Oil&Gas Subsea | Future Trends, Research and Development 



To meet rising global demand for oil and gas, the petroleum industry has set out to conquer the deep offshore and in the space of just a few years, this extreme environment has emerged as a key source of new reserves for the future.

The deep offshore is believed to contain more than 5% – an estimated 300 billion barrels – of the world’s liquid hydrocarbon resources, or 12% of total conventional oil resources and in n 2013, deepwater liquid reserves accounted for 6% of global production (source TOTAL).  That share is forecast to rise to close to 11% of conventional oil output, or 9 millions barrels per day, by 2035 (source TOTAL).

New discoveries in deepwater are characterised by:

  • increasing water depth;
  • often remote from existing infrastructure;
  • low reservoir pressure requiring artificial lift, sometimes poor quality crude;
  • some high pressure, low permeability reservoirs;
  • Include installation of subsea processing equipment (demand for more power).

Cost effective development of these new opportunities will require new technology to cope with the above challenges and the table below shows some priorities and key challenges in subsea production technology in different environmental and operational “contexts”.


The overall business Research  and Developments is to find and expand solutions for subsea trees, manifolds, jumpers, without increase in costs, and R&D focuses include developing so-called Inspection, Maintenance and Repair (IMR) systems to ensure the long-term reliability of operations and extend the service life of assets.

For the subsea production systems, the following technical challenges are identified:

  • Limit the drilling costs, both with respect to the deeper water column and the different well characteristics in deepwater fields
    • slim well technology to reduce the well cost and large bore gas well technology to reduce the number of wells.
  • Need for equipment, trees, manifolds, jumpers, flowlines and umbilicals that reduce the installation requirement
  • Need equipment that provides for minimum environmental impact (zero harmful discharge)
    • This is of particular importance for arctic developments
  • Need for more precise monitoring of the wells to enhance the recovery, involving communication equipment subsea and downhole
  • Need to develop and/or qualify new materials for insulation and buoyancy, compatible with the new deepwater requirements in terms of pressure and temperature.


These development trends strongly challenge the offshore installation industry to continuously improve their ability to perform such activities and to develop new and cost effective installation technologies in order to meet the industry needs.

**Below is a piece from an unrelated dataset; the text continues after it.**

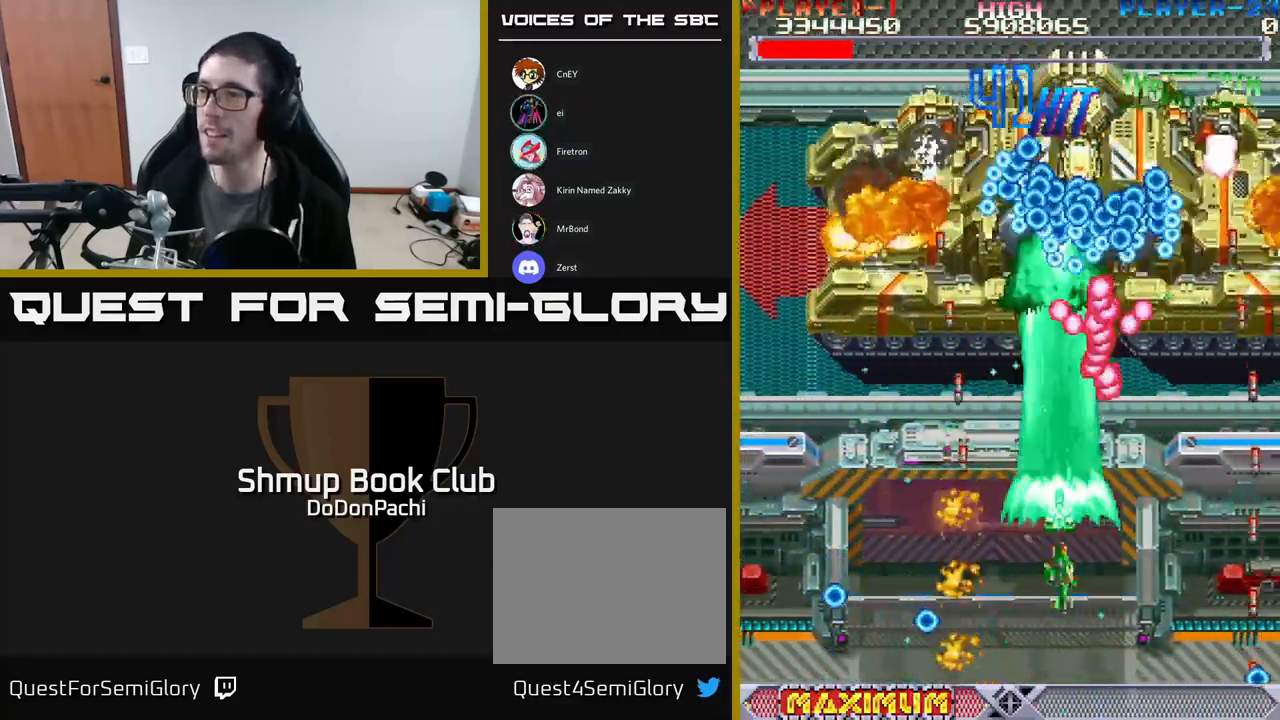
{"buttons": ["A", "DPAD_LEFT"], "events": [[67, "DPAD_DOWN", "up"], [83, "DPAD_RIGHT", "up"], [117, "DPAD_LEFT", "down"], [250, "DPAD_DOWN", "down"], [283, "DPAD_LEFT", "up"], [350, "DPAD_RIGHT", "down"], [433, "DPAD_RIGHT", "up"], [500, "DPAD_DOWN", "up"], [500, "DPAD_LEFT", "down"]]}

The following gaps are identified for the installation activities:

  • New and cost effective installation methods for deepwater
    • Increased installation module weights in deepwater developments will require new alternative installation techniques in order to meet cost-efficiency and safety requirements
    • New and innovative installation techniques have to be developed and matured through analysis, model testing and (full) scale verification activities.
  •  Reliable weather window & vessel response forecasts:
    • Reliable weather forecast is crucial for design and analysis of offshore installations, planning of the operations and including selection of suitable installation vessel and equipments as such
  • Safe installation operations
    • Critical phases during the installation operation are lift off, lift through the wave zone, immersion through the water column and landing at seabed.
  • Virtual Reality (VR) support in installation operations
  • VR technology is rapidly maturing and visualization techniques combined with integration of different sets of real time data creates a strong and increasingly important tool in planning and execution of high complexity operations including marine installation activities.
  • ROV assisted installation is challenging due to reduced visibility due to lack of daylight and ingress of mud particles in the water.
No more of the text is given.